Bond, who has worked for the Fire Department for more than six years, remained in the detention center Saturday night without bail.

He faces charges of burglary, auto burglary, possession of stolen property, possession of dangerous drugs, possession of a firearm by a prohibited person and unlawful possession of burglary tools.

Allison would not specify what drugs were missing from Saturday's burglary, but he said they were "similar" to the ones stolen previously. Bond is accused of stealing the opium-based painkiller morphine, and anti-anxiety drugs, Versed and Valium, among others.

Montoya said police don't know how Bond, who was on house arrest, broke free from his security-tracking device to get away from his father's home.

Detectives caught Bond on Sept. 30 running from an ambulance at Desert Springs Hospital Medical Center, a police report states. They said they saw him climbing inside a Medic West ambulance.

After his first arrest, Bond told police he was a "habitual drug user" and was "forced" to start stealing drugs after he was banned from all the department's fire stations.
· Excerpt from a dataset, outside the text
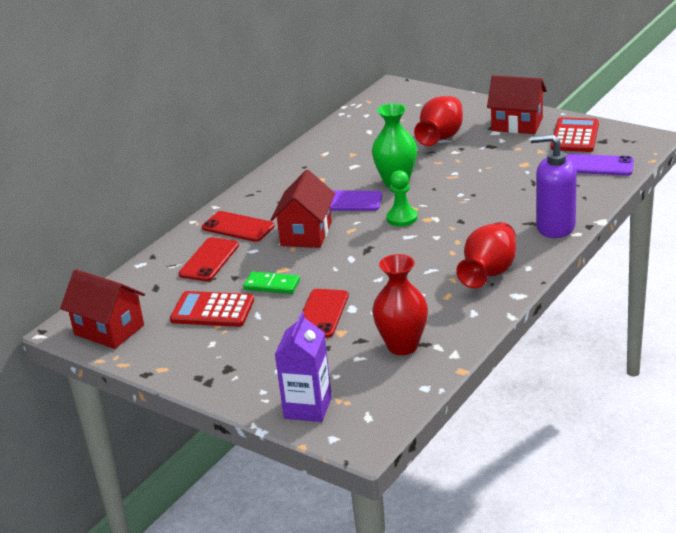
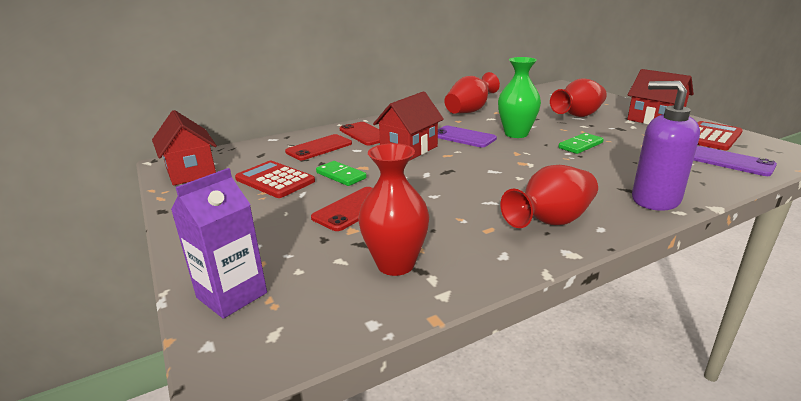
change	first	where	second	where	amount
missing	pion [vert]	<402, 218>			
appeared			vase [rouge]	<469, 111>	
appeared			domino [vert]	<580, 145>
Bond confessed to 11 drug burglaries, the first a July 19 incident at a Fire Department training center on Tropicana Avenue, an arrest report states.

Sometime after that Bond told Fire Department supervisors that he had a "dependency problem," police documents state.

That wasn't the only time Bond admitted his drug habit, according to the police report. On Aug. 20 after an AMR ambulance was broken into at Spring Valley Hospital, police said Bond left a note acknowledging his dependency. "I took your medicine. I have a bad problem. Please forgive me," the police report quotes the note as saying.

Dr. Dale Carrison, medical director for the Fire Department, said after Bond's initial arrest that he was dumbfounded the paramedic did not ask for help. "All he had to do was say he was sick, 'I'm addicted,'" Carrison said. "We would have given him help."

The Fire Department doesn't test its employees for drugs, but it does offer a voluntary program for those who need medical or psychological help, Assistant Fire Chief Russ Cameron said.

Bond was placed on administrative leave without pay Sept. 28. Allison would not comment Saturday on Bond's status with the department.

Bond is scheduled to appear in court Dec. 6. The case will be handled by the state attorney general's office.